→ Exercise aim: Your task is to repeat the entries exactly. Leave the pictures out.

→ Information:
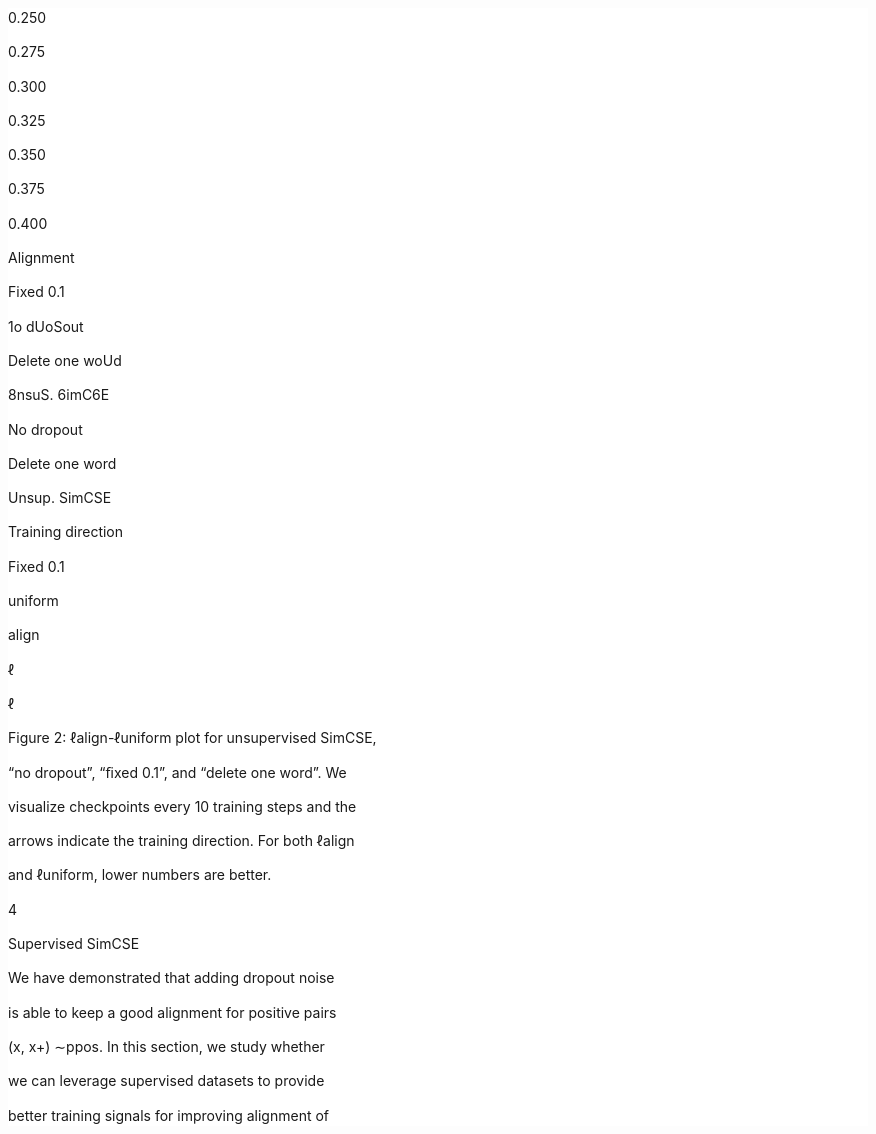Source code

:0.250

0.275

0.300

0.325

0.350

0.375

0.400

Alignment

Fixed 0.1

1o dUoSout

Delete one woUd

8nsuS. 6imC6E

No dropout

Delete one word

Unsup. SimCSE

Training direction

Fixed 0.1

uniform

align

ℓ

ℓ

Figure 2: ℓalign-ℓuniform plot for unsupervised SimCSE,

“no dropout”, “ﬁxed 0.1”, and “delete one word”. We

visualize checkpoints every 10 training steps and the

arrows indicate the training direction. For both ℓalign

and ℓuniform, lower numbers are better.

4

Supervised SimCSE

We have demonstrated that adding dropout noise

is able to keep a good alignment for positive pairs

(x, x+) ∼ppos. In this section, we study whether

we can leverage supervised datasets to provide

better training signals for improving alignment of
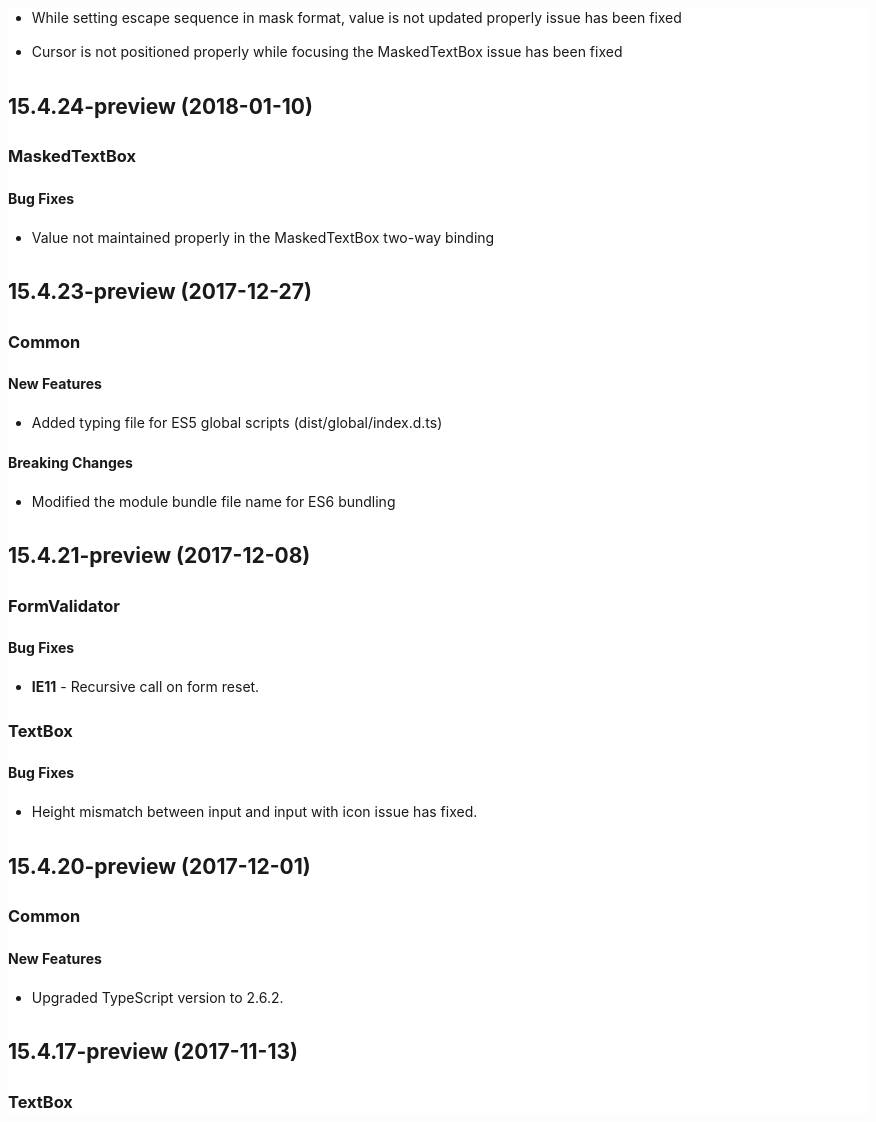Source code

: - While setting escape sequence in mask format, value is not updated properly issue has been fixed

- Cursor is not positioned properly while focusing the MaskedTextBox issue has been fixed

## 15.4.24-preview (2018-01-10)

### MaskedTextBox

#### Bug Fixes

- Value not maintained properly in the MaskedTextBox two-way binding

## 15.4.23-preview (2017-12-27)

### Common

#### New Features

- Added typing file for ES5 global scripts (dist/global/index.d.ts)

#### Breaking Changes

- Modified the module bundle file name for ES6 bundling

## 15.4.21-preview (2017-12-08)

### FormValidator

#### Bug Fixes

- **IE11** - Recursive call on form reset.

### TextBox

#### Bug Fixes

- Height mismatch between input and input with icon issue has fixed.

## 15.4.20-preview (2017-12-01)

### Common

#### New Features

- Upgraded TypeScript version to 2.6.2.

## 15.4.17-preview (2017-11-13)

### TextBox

→ Answer to this exercise:
Source code

:0.250

0.275

0.300

0.325

0.350

0.375

0.400

Alignment

Fixed 0.1

1o dUoSout

Delete one woUd

8nsuS. 6imC6E

No dropout

Delete one word

Unsup. SimCSE

Training direction

Fixed 0.1

uniform

align

ℓ

ℓ

Figure 2: ℓalign-ℓuniform plot for unsupervised SimCSE,

“no dropout”, “ﬁxed 0.1”, and “delete one word”. We

visualize checkpoints every 10 training steps and the

arrows indicate the training direction. For both ℓalign

and ℓuniform, lower numbers are better.

4

Supervised SimCSE

We have demonstrated that adding dropout noise

is able to keep a good alignment for positive pairs

(x, x+) ∼ppos. In this section, we study whether

we can leverage supervised datasets to provide

better training signals for improving alignment of
Source code

: - While setting escape sequence in mask format, value is not updated properly issue has been fixed

- Cursor is not positioned properly while focusing the MaskedTextBox issue has been fixed

## 15.4.24-preview (2018-01-10)

### MaskedTextBox

#### Bug Fixes

- Value not maintained properly in the MaskedTextBox two-way binding

## 15.4.23-preview (2017-12-27)

### Common

#### New Features

- Added typing file for ES5 global scripts (dist/global/index.d.ts)

#### Breaking Changes

- Modified the module bundle file name for ES6 bundling

## 15.4.21-preview (2017-12-08)

### FormValidator

#### Bug Fixes

- **IE11** - Recursive call on form reset.

### TextBox

#### Bug Fixes

- Height mismatch between input and input with icon issue has fixed.

## 15.4.20-preview (2017-12-01)

### Common

#### New Features

- Upgraded TypeScript version to 2.6.2.

## 15.4.17-preview (2017-11-13)

### TextBox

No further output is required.